Standard and Poor Bombay Stock Exchange’s Sensitivity Index (S&P BSE SENSEX): Standard and Poor Bombay Stock Exchange’s Sensitivity Index or Sensex is the first and most popular index from the house of India’s oldest stock exchange. The S&P BSE SENSEX 30 measures its index through a free float market capitalization weighted index. Free-float market capitalization is determined as the market value of total shares of the company which are readily available for trading in the market. Sensex simply defines the current market position of major listed companies.

Mann-Whitney U Test: Mann-Whitney is a non-parametric test that resembles t-test which compares two independent population means. In the study Mann-Whitney U test is conducted compare the public sector unit and non-public sector unit of BSE SENSEX companies considering corporate sustainable index as dependent variable.

Corporate Sustainability (CS): CS is referred as the corporate management paradigm which subordinates traditional profit maximization and aims in achieving social goals for sustainable development. Corporate sustainability includes sustainable development, corporate social responsibility, stakeholders theory, and corporate accountability.

New Companies Act: Companies Act 2013 has brought a bundle of changes in Indian corporate business. It is basically the rules and guidelines that every company needs to follow to operate in India. Section 135 and schedule VII and the provisions regarding companies (corporate social responsibility policy) rules, 2014 or generally known as CSR rules which came into effect from 1st April 2014.

BSE CARBONEX: BSE CARBONEX was launched in 2012, is a carbon-based thematic index that values an organization’s commitment to climate change. That aims at providing a benchmark as well as awareness to the dangers imposed by climate change. The assessment of these companies is made on the basis of carbon emission and carbon efficiency.

Kruskal-Wallis Test: Kruskal-Wallis Test is a nonparametric test that assesses for significant differences on a continuous dependent variable by a categorical independent variable. In which the null hypothesis is considers that the samples are from identical population whereas the alternate hypothesis assumes that the samples are from different populations.
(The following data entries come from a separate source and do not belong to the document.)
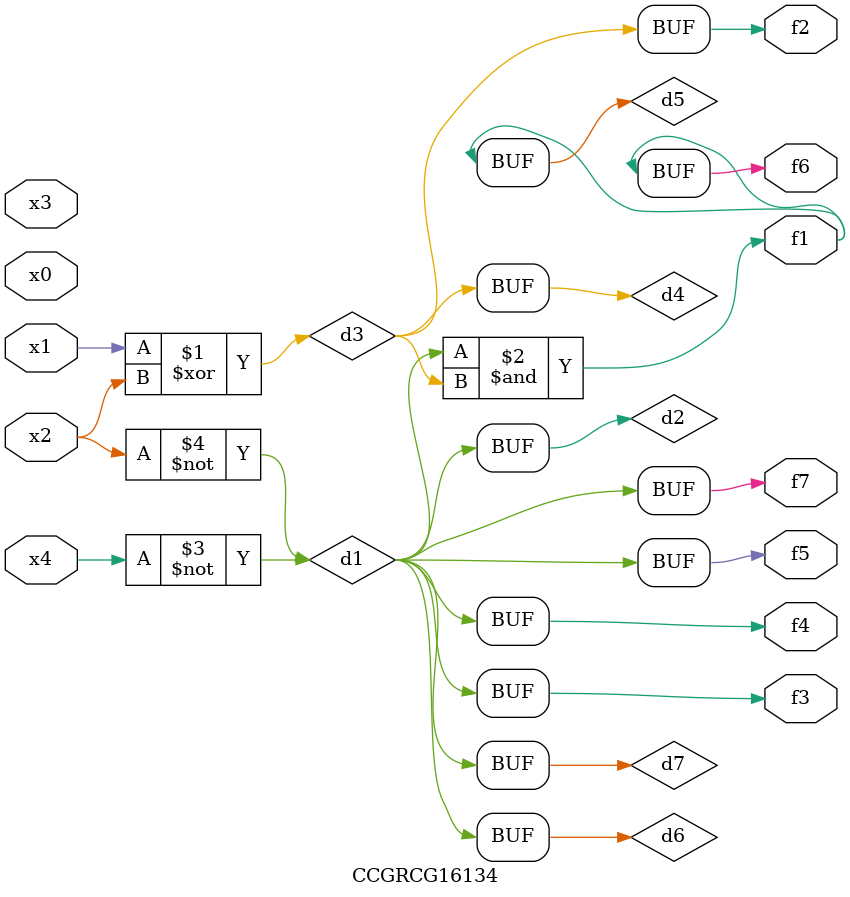
<source format=v>
module CCGRCG16134(
	input x0, x1, x2, x3, x4,
	output f1, f2, f3, f4, f5, f6, f7
);

	wire d1, d2, d3, d4, d5, d6, d7;

	not (d1, x4);
	not (d2, x2);
	xor (d3, x1, x2);
	buf (d4, d3);
	and (d5, d1, d3);
	buf (d6, d1, d2);
	buf (d7, d2);
	assign f1 = d5;
	assign f2 = d4;
	assign f3 = d7;
	assign f4 = d7;
	assign f5 = d7;
	assign f6 = d5;
	assign f7 = d7;
endmodule

</source>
Sustainability: Sustainability is the efficient use of resources to meet the present needs without compromising the future. Environmental sustainability under corporate social responsibility act is a major game changer in green initiatives. Major initiatives under environmental sustainability are waste management, emission control, maximizing energy efficiency and productivity. An emphasis on sustainability today will contribute to a better future tomorrow.